[Task instructions] Exactly as written, output each record given below.

____ Data

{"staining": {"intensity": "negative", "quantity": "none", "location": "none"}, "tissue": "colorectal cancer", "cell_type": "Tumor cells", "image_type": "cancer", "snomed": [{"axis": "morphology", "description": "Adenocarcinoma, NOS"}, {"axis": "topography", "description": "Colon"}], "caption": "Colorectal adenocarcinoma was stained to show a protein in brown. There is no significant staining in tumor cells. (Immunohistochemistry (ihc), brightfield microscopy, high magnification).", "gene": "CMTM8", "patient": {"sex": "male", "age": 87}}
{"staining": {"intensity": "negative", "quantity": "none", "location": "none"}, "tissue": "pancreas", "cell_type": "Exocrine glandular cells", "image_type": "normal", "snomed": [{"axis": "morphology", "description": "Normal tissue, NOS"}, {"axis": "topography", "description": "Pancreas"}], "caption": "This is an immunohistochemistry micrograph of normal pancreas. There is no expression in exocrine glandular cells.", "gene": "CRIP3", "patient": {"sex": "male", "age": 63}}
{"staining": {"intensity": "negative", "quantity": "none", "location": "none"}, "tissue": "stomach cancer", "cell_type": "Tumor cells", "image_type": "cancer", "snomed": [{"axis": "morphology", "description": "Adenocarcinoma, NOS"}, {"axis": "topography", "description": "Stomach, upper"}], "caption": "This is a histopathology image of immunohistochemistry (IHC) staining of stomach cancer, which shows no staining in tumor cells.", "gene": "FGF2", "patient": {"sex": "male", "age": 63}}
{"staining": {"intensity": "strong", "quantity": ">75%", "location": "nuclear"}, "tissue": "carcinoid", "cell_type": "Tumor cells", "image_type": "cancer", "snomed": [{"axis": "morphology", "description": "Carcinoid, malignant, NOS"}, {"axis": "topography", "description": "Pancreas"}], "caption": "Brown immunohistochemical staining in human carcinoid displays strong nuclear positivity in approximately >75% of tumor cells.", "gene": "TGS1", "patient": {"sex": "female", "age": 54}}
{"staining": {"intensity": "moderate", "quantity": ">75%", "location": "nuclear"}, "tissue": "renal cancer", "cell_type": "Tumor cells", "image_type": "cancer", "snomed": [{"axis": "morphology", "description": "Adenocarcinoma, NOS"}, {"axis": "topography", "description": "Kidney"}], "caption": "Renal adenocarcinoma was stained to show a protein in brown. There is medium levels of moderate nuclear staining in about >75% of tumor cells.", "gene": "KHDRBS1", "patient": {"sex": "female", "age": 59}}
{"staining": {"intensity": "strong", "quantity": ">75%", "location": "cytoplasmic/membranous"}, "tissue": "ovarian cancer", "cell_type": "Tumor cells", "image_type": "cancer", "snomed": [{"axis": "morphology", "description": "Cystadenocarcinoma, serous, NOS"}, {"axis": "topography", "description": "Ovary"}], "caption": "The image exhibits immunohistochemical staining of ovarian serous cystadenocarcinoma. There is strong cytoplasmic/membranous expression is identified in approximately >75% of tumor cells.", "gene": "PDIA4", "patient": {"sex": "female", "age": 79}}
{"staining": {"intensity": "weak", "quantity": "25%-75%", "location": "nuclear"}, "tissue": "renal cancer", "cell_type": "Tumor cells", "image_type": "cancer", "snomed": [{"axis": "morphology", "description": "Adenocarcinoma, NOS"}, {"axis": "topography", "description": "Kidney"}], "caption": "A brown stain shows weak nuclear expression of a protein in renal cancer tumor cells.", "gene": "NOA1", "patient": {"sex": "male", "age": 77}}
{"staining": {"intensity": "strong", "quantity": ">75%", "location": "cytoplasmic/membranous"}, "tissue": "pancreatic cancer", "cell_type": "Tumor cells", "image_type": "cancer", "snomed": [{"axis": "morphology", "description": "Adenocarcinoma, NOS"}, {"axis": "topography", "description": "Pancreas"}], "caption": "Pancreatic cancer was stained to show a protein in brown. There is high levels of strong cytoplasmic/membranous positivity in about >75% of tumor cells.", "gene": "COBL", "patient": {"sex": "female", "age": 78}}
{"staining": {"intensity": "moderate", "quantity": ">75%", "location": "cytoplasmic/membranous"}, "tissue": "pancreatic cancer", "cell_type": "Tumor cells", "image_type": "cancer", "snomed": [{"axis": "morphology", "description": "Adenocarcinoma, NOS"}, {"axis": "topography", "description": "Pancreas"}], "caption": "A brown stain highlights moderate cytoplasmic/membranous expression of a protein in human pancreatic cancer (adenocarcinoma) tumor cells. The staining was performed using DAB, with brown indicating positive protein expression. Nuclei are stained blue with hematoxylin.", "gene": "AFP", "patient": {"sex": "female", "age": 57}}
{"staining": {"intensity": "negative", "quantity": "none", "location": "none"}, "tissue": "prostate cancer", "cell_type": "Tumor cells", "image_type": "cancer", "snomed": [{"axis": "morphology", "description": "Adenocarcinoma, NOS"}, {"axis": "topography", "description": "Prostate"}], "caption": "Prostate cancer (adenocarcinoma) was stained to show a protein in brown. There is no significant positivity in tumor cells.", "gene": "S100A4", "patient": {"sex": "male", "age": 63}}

________

[Solution]
{"staining": {"intensity": "negative", "quantity": "none", "location": "none"}, "tissue": "colorectal cancer", "cell_type": "Tumor cells", "image_type": "cancer", "snomed": [{"axis": "morphology", "description": "Adenocarcinoma, NOS"}, {"axis": "topography", "description": "Colon"}], "caption": "Colorectal adenocarcinoma was stained to show a protein in brown. There is no significant staining in tumor cells. (Immunohistochemistry (ihc), brightfield microscopy, high magnification).", "gene": "CMTM8", "patient": {"sex": "male", "age": 87}}
{"staining": {"intensity": "negative", "quantity": "none", "location": "none"}, "tissue": "pancreas", "cell_type": "Exocrine glandular cells", "image_type": "normal", "snomed": [{"axis": "morphology", "description": "Normal tissue, NOS"}, {"axis": "topography", "description": "Pancreas"}], "caption": "This is an immunohistochemistry micrograph of normal pancreas. There is no expression in exocrine glandular cells.", "gene": "CRIP3", "patient": {"sex": "male", "age": 63}}
{"staining": {"intensity": "negative", "quantity": "none", "location": "none"}, "tissue": "stomach cancer", "cell_type": "Tumor cells", "image_type": "cancer", "snomed": [{"axis": "morphology", "description": "Adenocarcinoma, NOS"}, {"axis": "topography", "description": "Stomach, upper"}], "caption": "This is a histopathology image of immunohistochemistry (IHC) staining of stomach cancer, which shows no staining in tumor cells.", "gene": "FGF2", "patient": {"sex": "male", "age": 63}}
{"staining": {"intensity": "strong", "quantity": ">75%", "location": "nuclear"}, "tissue": "carcinoid", "cell_type": "Tumor cells", "image_type": "cancer", "snomed": [{"axis": "morphology", "description": "Carcinoid, malignant, NOS"}, {"axis": "topography", "description": "Pancreas"}], "caption": "Brown immunohistochemical staining in human carcinoid displays strong nuclear positivity in approximately >75% of tumor cells.", "gene": "TGS1", "patient": {"sex": "female", "age": 54}}
{"staining": {"intensity": "moderate", "quantity": ">75%", "location": "nuclear"}, "tissue": "renal cancer", "cell_type": "Tumor cells", "image_type": "cancer", "snomed": [{"axis": "morphology", "description": "Adenocarcinoma, NOS"}, {"axis": "topography", "description": "Kidney"}], "caption": "Renal adenocarcinoma was stained to show a protein in brown. There is medium levels of moderate nuclear staining in about >75% of tumor cells.", "gene": "KHDRBS1", "patient": {"sex": "female", "age": 59}}
{"staining": {"intensity": "strong", "quantity": ">75%", "location": "cytoplasmic/membranous"}, "tissue": "ovarian cancer", "cell_type": "Tumor cells", "image_type": "cancer", "snomed": [{"axis": "morphology", "description": "Cystadenocarcinoma, serous, NOS"}, {"axis": "topography", "description": "Ovary"}], "caption": "The image exhibits immunohistochemical staining of ovarian serous cystadenocarcinoma. There is strong cytoplasmic/membranous expression is identified in approximately >75% of tumor cells.", "gene": "PDIA4", "patient": {"sex": "female", "age": 79}}
{"staining": {"intensity": "weak", "quantity": "25%-75%", "location": "nuclear"}, "tissue": "renal cancer", "cell_type": "Tumor cells", "image_type": "cancer", "snomed": [{"axis": "morphology", "description": "Adenocarcinoma, NOS"}, {"axis": "topography", "description": "Kidney"}], "caption": "A brown stain shows weak nuclear expression of a protein in renal cancer tumor cells.", "gene": "NOA1", "patient": {"sex": "male", "age": 77}}
{"staining": {"intensity": "strong", "quantity": ">75%", "location": "cytoplasmic/membranous"}, "tissue": "pancreatic cancer", "cell_type": "Tumor cells", "image_type": "cancer", "snomed": [{"axis": "morphology", "description": "Adenocarcinoma, NOS"}, {"axis": "topography", "description": "Pancreas"}], "caption": "Pancreatic cancer was stained to show a protein in brown. There is high levels of strong cytoplasmic/membranous positivity in about >75% of tumor cells.", "gene": "COBL", "patient": {"sex": "female", "age": 78}}
{"staining": {"intensity": "moderate", "quantity": ">75%", "location": "cytoplasmic/membranous"}, "tissue": "pancreatic cancer", "cell_type": "Tumor cells", "image_type": "cancer", "snomed": [{"axis": "morphology", "description": "Adenocarcinoma, NOS"}, {"axis": "topography", "description": "Pancreas"}], "caption": "A brown stain highlights moderate cytoplasmic/membranous expression of a protein in human pancreatic cancer (adenocarcinoma) tumor cells. The staining was performed using DAB, with brown indicating positive protein expression. Nuclei are stained blue with hematoxylin.", "gene": "AFP", "patient": {"sex": "female", "age": 57}}
{"staining": {"intensity": "negative", "quantity": "none", "location": "none"}, "tissue": "prostate cancer", "cell_type": "Tumor cells", "image_type": "cancer", "snomed": [{"axis": "morphology", "description": "Adenocarcinoma, NOS"}, {"axis": "topography", "description": "Prostate"}], "caption": "Prostate cancer (adenocarcinoma) was stained to show a protein in brown. There is no significant positivity in tumor cells.", "gene": "S100A4", "patient": {"sex": "male", "age": 63}}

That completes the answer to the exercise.